Лежала на тахте и листала книжку с цитатами Великих и Мудрых: «Самый лучший способ защитить себя от проблем – превратить своего врага в друга!» Чушь какая-то! Как можно превратить Тарасова в друга?! Он бы, конечно, рад, только ей как себя пересилить? От одного его развязного голоса в дрожь бросает.

В понедельник в школе Борька ее своим взглядом не точил. Даже когда поворачивалась в его сторону, видела только Борькин выпуклый затылок. Дошло, наверное. Слава богу! Ведь прямым текстом влепила. Чего уж там не понять!

Вечерами выходили со Светкой на прогулку. Чаще всего анализировали поступки и характеры одноклассников. Нет, не «косточки перемывали», как это обычно делали другие девчонки в их классе. Ведь старались найти не только плохие, но и хорошие черты, даже в Борьке. А что? Трусом Борька никогда не был. Скорее наоборот – все время лез на рожон. От своих проделок не отмазывался. Свою вину на других не валил. Разве что однажды, еще в детском саду. Но это когда было!. На справедливые упреки и даже наказания не обижался. От критики, правда, отмахивался. А кто ее любит? Ни подлизой, ни притворой назвать его тоже было нельзя. Но если посмотреть с другой стороны, откровенный хам и выпендрёжник. И усмехнулась, вспомнив случай, который произошел однажды на уроке истории.

Историк Федор Евгеньевич, хоть возраста довольно преклонного, к девчонкам был заметно неравнодушен, чего не могли простить ему парни. Когда кто-нибудь из девчонок строил ему глазки, он смущался и улыбался, как ребенок, выдавая свою слабость, как говорится, «с потрохами». При этом почему-то начинал поглаживать затылок, на котором еще только и сохранились остатки волос.

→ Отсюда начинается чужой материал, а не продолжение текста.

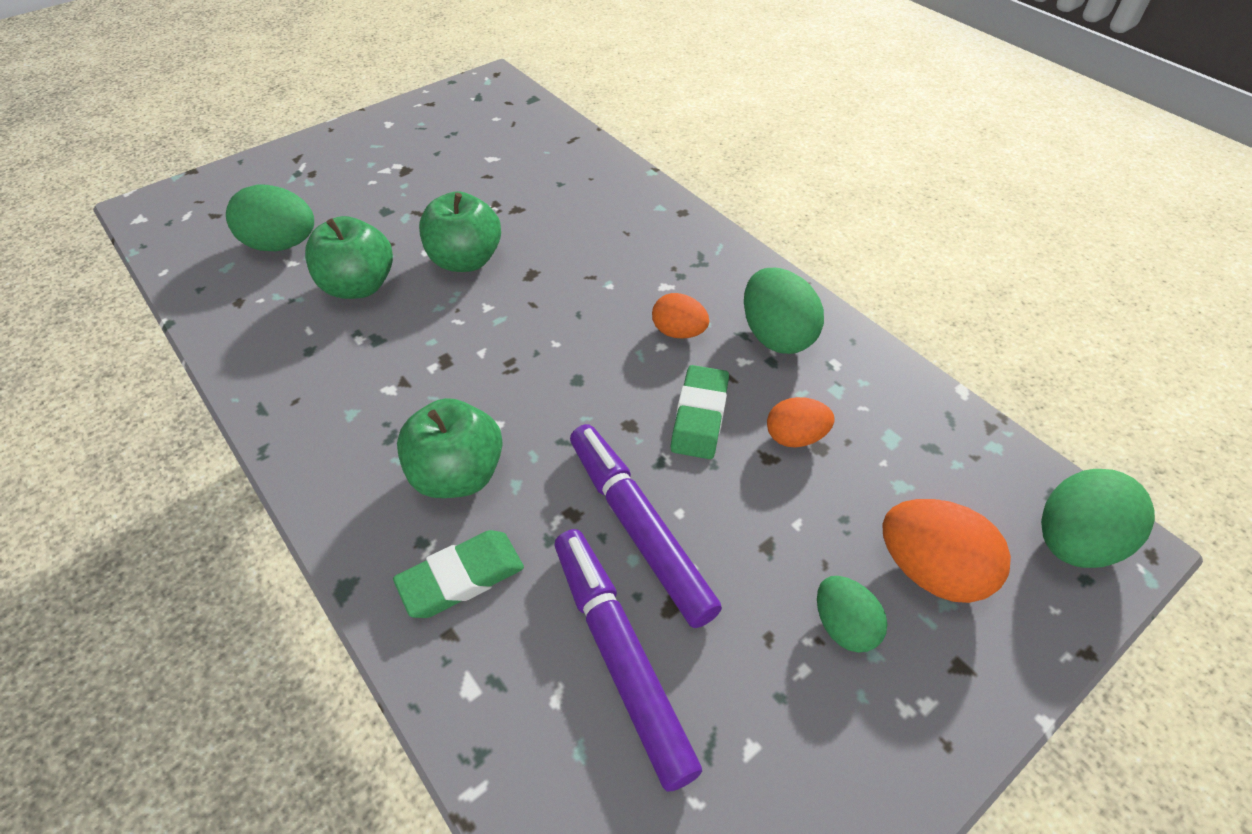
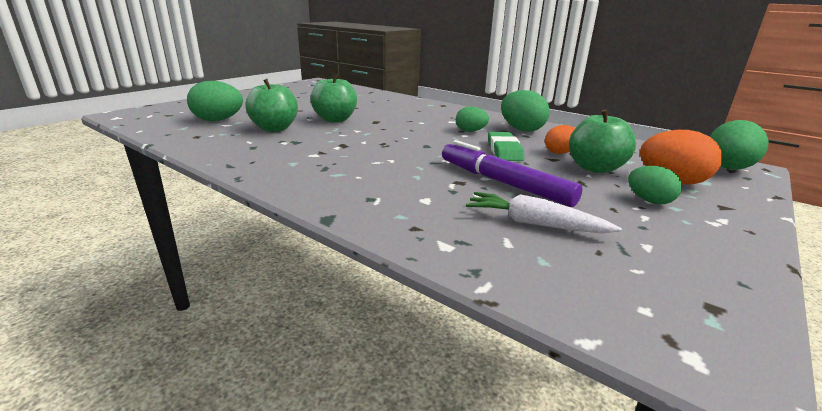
camera: 15 degrees left, 25 degrees down
(458, 474) = (378, 175): green apple -> green apple (595, 168)
(461, 577) = (407, 207): green eraser -> none
(620, 657) = (534, 223): purple marker -> white carrot
(678, 332) = (470, 131): orange egg -> green egg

Особенно удавалось это Люське Ершовой. Красавицей Люську назвать было нельзя. Обыкновенная простушка, каких в школе, как говорит мама, «пруд пруди». Но вот женские округлые формы не заметить было нельзя – они вызывали затаенный интерес мальчишек и откровенную зависть девчонок.

У Люськи были одни пятерки по истории. Получала она их запросто. Выйдет к доске и начинает выпендриваться. Маленькие глазки свои и скосит, и закатит, а потом взглянет на историка с таким фальшивым умилением, что тошно делается. Парни от смеха катаются. А Федор Евгеньевич по столу кулаком стучит:

– Садись, Ершова, «пять». Не дают слова сказать! Ну-ка, Чижиков, к доске! Повтори, какой я вопрос Ершовой задал!

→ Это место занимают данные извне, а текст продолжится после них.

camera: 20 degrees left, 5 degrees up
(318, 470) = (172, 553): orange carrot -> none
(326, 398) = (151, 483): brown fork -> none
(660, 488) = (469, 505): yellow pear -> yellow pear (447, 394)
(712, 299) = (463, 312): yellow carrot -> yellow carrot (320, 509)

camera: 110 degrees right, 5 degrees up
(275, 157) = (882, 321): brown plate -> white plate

Беспомощный Витькин взгляд начинал метаться по классу, умоляя о подсказке. Шею вытягивал, как у гуся, и ладонь к уху рупором приставлял, благо, Федор Евгеньевич стоял к нему спиной.

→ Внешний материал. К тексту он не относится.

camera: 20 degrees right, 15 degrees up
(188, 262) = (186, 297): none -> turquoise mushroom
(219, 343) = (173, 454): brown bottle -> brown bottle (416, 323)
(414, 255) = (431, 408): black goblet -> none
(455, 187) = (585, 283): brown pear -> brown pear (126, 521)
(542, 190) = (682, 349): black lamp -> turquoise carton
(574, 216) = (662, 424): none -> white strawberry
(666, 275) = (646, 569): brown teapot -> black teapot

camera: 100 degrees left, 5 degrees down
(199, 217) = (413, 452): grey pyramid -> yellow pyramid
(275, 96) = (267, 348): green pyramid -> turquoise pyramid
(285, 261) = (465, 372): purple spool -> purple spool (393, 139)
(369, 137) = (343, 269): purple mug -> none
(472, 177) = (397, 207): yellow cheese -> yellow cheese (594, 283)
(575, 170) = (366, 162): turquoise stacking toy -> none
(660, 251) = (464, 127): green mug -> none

– Садись! «Единица»! На уроке учителя слушать надо, а не рожи строить.

Демонстративно шаркая ногами по полу, Витька шел к своей парте и угрожающе шептал:

– Ну, погоди, Федя! Отольются кошке мышкины слезки!

В классе историю никто не учил. Знали только перечень общественно-экономических формаций, схему смены которых Федор Евгеньевич упорно рисовал на доске почти на каждом уроке. Это был его конек. Что еще нового говорил, никто не помнил. Каждый занимался своим делом. И хотя учитель после очередной фразы повторял: «Тише! Шумно в классе!» – класс не затихал, потому как на замечания историка никто и никогда внимания не обращал. На его уроках все сидели не на своих привычных местах, а пересаживались куда кому вздумается. И даже при этом открыто гуляли по классу. Знали: историк никому жаловаться не будет. Его репутация среди родителей школьников и так была под угрозой. Возмущенные письма шли и директору, и в Управление районным образованием, но там работала его жена. И все заявления бесследно исчезали. К тому же мужчины в школах вообще дефицит. Вот и у них: директор Георгий Иванович, физрук и историк.